Q - Nicolas Hulot, ex-ministre d'Etat du gouvernement, dans une tribune, exhorte les députés à ne pas ratifier le CETA. Il estime que le gouvernement et lui ont "échoué à apporter les garanties nécessaires sur le veto climatique, les farines animales, les nouveaux OGM et la sauvegarde du principe de précaution à l'européenne"...

R - Nous avons travaillé de nombreux mois avec Nicolas Hulot. Ce travail fut très productif, il a conduit au plan d'accompagnement du CETA. Il a ensuite lui-même, ministre d'Etat, signé le partenariat entre la France et le Canada en matière environnemental. J'ai du mal à comprendre qu'un jour, aux responsabilités, on assume une position et que le lendemain, les ayant quittées, on dise l'inverse. Nous n'avons pas à rougir de cet accord et de ce travail qui ont permis de tirer vers le haut les relations avec le Canada.

Q - De quelle façon ?

R - En Bourgogne Franche-Comté, pour prendre l'exemple de ma région, nous sommes très fiers de nos productions de fromages, je pense à l'Epoisses ou au Comté : grâce au CETA, des indications géographiques protégées (IGP) sont reconnues par les Canadiens. Sur le continent nord-américain, c'est une première ! Jusqu'alors, il y avait un certain nombre de produits du terroir, fabriqués d'après un savoir-faire ancestral, qui étaient copiés et dont les noms étaient utilisés par des producteurs canadiens.

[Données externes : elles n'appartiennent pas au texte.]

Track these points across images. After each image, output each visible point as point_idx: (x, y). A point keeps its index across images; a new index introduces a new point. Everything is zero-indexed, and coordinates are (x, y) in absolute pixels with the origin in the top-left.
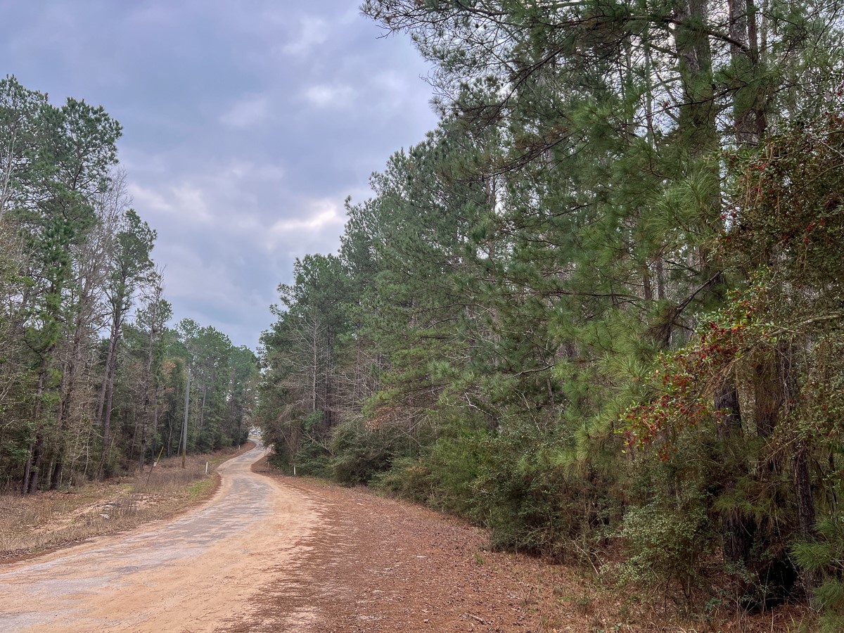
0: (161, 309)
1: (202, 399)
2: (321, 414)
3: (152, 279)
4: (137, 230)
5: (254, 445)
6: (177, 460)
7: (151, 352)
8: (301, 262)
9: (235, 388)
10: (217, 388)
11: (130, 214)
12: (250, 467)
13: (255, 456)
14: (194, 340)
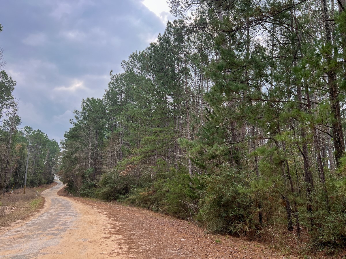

Aujourd'hui, ce n'est plus possible.

Q - CETA, TAFTA, MERCOSUR : ces accords de libre-échange ne sont-ils pas antinomiques avec le désir des consommateurs d'une plus grande proximité, gage pour eux d'une plus grande sécurité alimentaire ?

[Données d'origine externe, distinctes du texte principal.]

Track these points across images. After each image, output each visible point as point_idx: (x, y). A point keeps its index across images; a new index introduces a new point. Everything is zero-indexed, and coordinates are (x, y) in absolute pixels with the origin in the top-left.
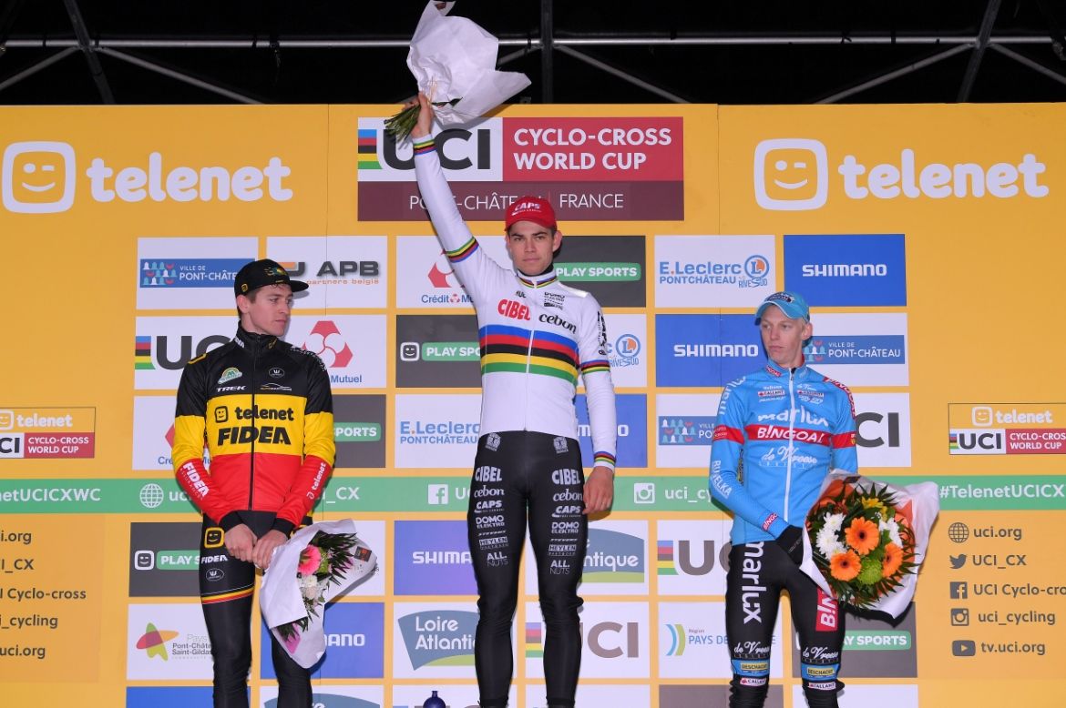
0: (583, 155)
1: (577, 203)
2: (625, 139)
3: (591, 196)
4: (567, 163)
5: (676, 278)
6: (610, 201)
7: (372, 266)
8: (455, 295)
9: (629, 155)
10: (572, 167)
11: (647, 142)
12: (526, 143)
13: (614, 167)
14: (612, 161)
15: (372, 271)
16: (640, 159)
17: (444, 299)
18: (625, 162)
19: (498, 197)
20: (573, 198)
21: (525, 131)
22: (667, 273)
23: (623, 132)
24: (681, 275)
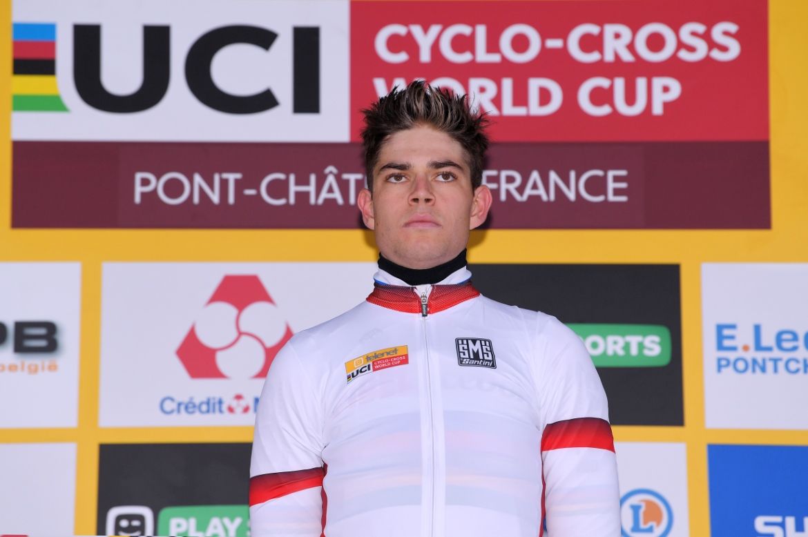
0: (535, 84)
1: (521, 190)
2: (631, 47)
3: (553, 176)
4: (497, 101)
5: (755, 361)
6: (596, 186)
7: (42, 331)
8: (239, 397)
9: (641, 83)
10: (509, 109)
11: (684, 55)
12: (402, 57)
13: (605, 110)
14: (601, 96)
15: (42, 343)
16: (667, 90)
17: (213, 405)
18: (630, 99)
19: (338, 178)
20: (510, 180)
21: (400, 30)
22: (734, 349)
23: (625, 32)
24: (767, 355)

R - On vit une période de vives tensions, avec des pays qui se livrent des guerres commerciales. Aujourd'hui, la menace est bel et bien cette loi du plus fort qui peut être américaine ou chinoise. Face aux Etats-Unis qui imposent des droits de douanes, y compris à leurs alliés européens, il faut que nous, Européens, puissions avoir des assurances-vie en quelque sorte. Nous avons donc besoin, par ces accords, de poser des règles et de faire en sorte qu'elles soient respectées. D'où la nécessité de signer des accords très exigeants, c'est le cas du CETA. Ils ouvrent, en même temps, des nouveaux débouchés pour nos producteurs. À nos producteurs, je le dis sincèrement, ces accords sont une chance, saisissons-la ensemble.